Bangladesh shows the paradox with higher a growth rate in recent years while job creation remains scare raising the question why economic growth is failing to reflect its presence in the job markets.
The Centre for Policy Dialogue (CPD) made the disclosure in a pre-budget press conference on Wednesday last in the city saying the economy has failed to create adequate jobs when the government is claiming continued higher GDP growth in the past several years.
The experts’ think-tank said the economy is estimated to register 7 percent growth in the outgoing fiscal 2015-16 largely supported by the pay hike of public employees, after maintaining more than 6 percent growth in the past decade.
But the economic growth, particularly since 2013, could not result in enough job creation, it said wondering that revenue expenditure is going more to non-productive sectors like payment to higher pay scale and this may be one of the reasons for failure to create enough jobs despite higher budgetary public expenditure..
The CPD said the number of jobs rose impressively during 2002-2013, by 13.6 lakh per year. But it appears to have fallen to only three lakh a year since 2013. as per data on latest labour force presented by Bangladesh Bureau of Statistics.
The number of jobs declined by 12 lakh in the manufacturing sector in two years since 2013, said Towfiqul Islam Khan, a research fellow of CPD at a press briefing at Cirdap auditorium in Dhaka.
“We have to think about the GDP growth that does not ensure enough job creation to benefit the greater section of the society,” CPD’s senior Fellow Debapriya Bhattacharya said in this connection.
He said the economy is expected to get rid of the 6-percent-plus growth trap at a time when the private sector investment declines as percentage of gross domestic product and tax collection remains low.
The rate of job creation and labour productivity have also declined although various factors such as inflation, bank interest rate on loans, balance of payments position and exchange rates remain favourable for economic growth, the CPD said. Impressive economic performance since the early 2000s was accompanied by strong growth in labour force up to 2013. But, this trend is currently showing signs of stagnation.
“In light of impressive GDP growth, sluggish labour market growth and an emerging demographic dividend provide causes of concern.” The government should pay attention to raising private investment and jobs through budgetary measures in the coming fiscal year, the CPD said.
It also called for increased allocation for social sectors, particularly education and health. Bangladesh ranks 155th out of 161 countries and 189th out of 190 countries in public spending as percentage of GDP on health and education.

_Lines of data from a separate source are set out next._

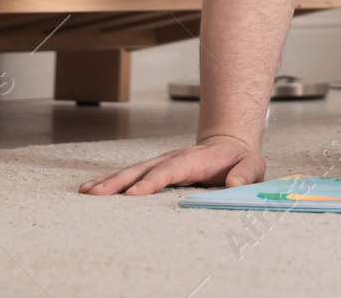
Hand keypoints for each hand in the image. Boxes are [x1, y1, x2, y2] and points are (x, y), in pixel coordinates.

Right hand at [79, 134, 264, 195]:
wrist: (230, 145)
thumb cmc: (240, 161)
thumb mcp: (253, 166)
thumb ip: (245, 174)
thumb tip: (234, 184)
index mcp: (195, 159)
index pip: (171, 170)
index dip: (152, 181)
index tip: (133, 194)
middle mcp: (174, 158)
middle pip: (144, 169)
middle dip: (120, 182)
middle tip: (97, 194)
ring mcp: (162, 162)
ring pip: (132, 170)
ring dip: (110, 181)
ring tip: (87, 192)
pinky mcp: (155, 168)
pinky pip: (131, 174)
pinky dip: (111, 180)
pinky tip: (91, 188)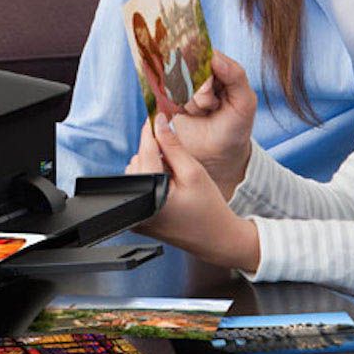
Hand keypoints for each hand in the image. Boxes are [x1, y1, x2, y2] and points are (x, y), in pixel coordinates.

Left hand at [126, 114, 259, 272]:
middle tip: (177, 155)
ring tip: (176, 176)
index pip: (145, 150)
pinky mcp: (139, 219)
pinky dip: (153, 180)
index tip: (155, 114)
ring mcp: (137, 215)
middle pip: (139, 160)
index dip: (151, 129)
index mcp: (152, 193)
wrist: (216, 239)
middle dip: (155, 151)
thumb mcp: (193, 171)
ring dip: (154, 166)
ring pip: (138, 172)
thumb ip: (172, 146)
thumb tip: (159, 123)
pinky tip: (170, 187)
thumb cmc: (209, 209)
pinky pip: (140, 187)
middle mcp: (139, 205)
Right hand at [171, 50, 256, 198]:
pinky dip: (180, 106)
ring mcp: (184, 86)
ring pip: (179, 82)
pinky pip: (168, 94)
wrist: (217, 155)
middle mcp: (201, 75)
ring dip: (193, 103)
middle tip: (212, 107)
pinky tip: (192, 116)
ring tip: (204, 114)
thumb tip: (215, 57)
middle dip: (202, 90)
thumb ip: (236, 76)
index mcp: (221, 69)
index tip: (213, 86)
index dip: (208, 68)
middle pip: (191, 67)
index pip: (209, 55)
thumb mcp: (245, 102)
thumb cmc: (235, 127)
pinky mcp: (170, 100)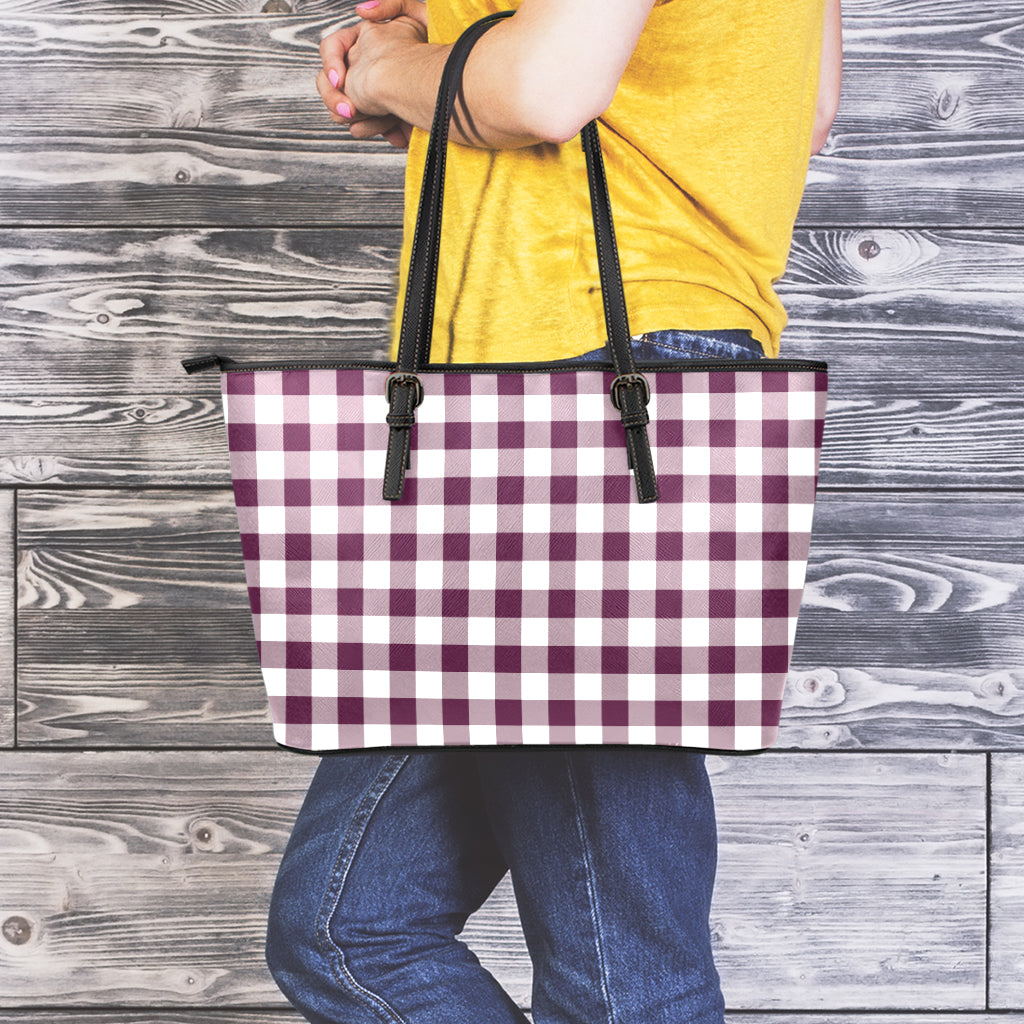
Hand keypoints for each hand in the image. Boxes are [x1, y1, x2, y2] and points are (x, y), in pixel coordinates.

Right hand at [317, 0, 427, 147]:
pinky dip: (380, 131)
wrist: (448, 88)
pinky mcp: (381, 117)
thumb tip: (361, 11)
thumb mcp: (417, 16)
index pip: (332, 49)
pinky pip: (366, 128)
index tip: (341, 81)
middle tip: (350, 112)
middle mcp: (363, 69)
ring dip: (362, 119)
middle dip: (337, 100)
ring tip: (383, 124)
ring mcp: (369, 95)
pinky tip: (397, 134)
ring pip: (344, 111)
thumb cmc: (438, 51)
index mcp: (365, 43)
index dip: (331, 63)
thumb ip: (391, 5)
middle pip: (329, 86)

The CPD said the unemployment rate for educated labour force, particularly for those having secondary and higher secondary education, has increased significantly but has fallen for uneducated workers and jobseekers.
This regressive trend is a major concern for a country seeking to maintain the status of a middle-income country, it added.
Bhattacharya said education is not giving guarantee of employment. Most of the unemployed people have higher secondary education. He said the outgoing fiscal year will be marked as a year of high growth but four indicators, including the decline in private investment as percentage of GDP and job creation, have created a ‘dialectical situation’.
“It is the major contradiction of Bangladesh economy. So, only high growth will not be enough, its quality and sources are important,” Bhattacharya said.
The CPD said the role of private investment in GDP growth becomes rather weak. The investment growth in manufacturing sector remains sluggish particularly because of a lack of adequate infrastructure, including the supply of quality electricity and gas.
New investment in the apparel sector, which accounts for 48.3 percent of manufacturing sector has also been slow.
Citing a statistical modelling, CPD said private investment in Bangladesh would more than double had its law and order situation been like that of India.
“Thus the rule of law emerges as a very significant factor in upward drive of private investment which in turn is quite crucial to ensuring high growth,” the CPD said.
On the budget for next fiscal year, the CPD demanded making projection of revenue and expenditure in a realistic manner, saying the gap between the two is widening.
The think-tank suggested a 2-3 year plan to implement the VAT and Supplementary Duty Act 2012 in a realistic and staggered manner as there is opposition from businesses.
It said prices of some items such as electricity and steel will go up for the imposition of 15 percent value added tax. These two items currently enjoy reduced rates.
The CPD favours the new law that aims to automate the VAT system but capacity of small and medium enterprises needs to be enhanced for the implementation of the law.
CPD Executive Director Mustafizur Rahman said the government should keep the VAT rates at a low for some items as the impact of the indirect tax falls on common people. The existing law provides scope for VAT exemption in some service sectors.
“We suggest keeping VAT rates reduced in some areas in socio-economic and industrial context,” he said. The focus should be on collecting more income tax.
The CPD has recommended reduction of prices of diesel and kerosene, saying the recent cuts in prices of oil favoured the richer section of the society. It stressed the need for an agricultural price commission to ensure fair prices for growers and an independent financial sector reform commission to identify problems in the sector.
Repeated recapitalisation of state-owned banks by people’s tax is difficult to justify when the state can’t provide adequate support to the poorest and marginalised sections due to scarcity of resources, the CPD said.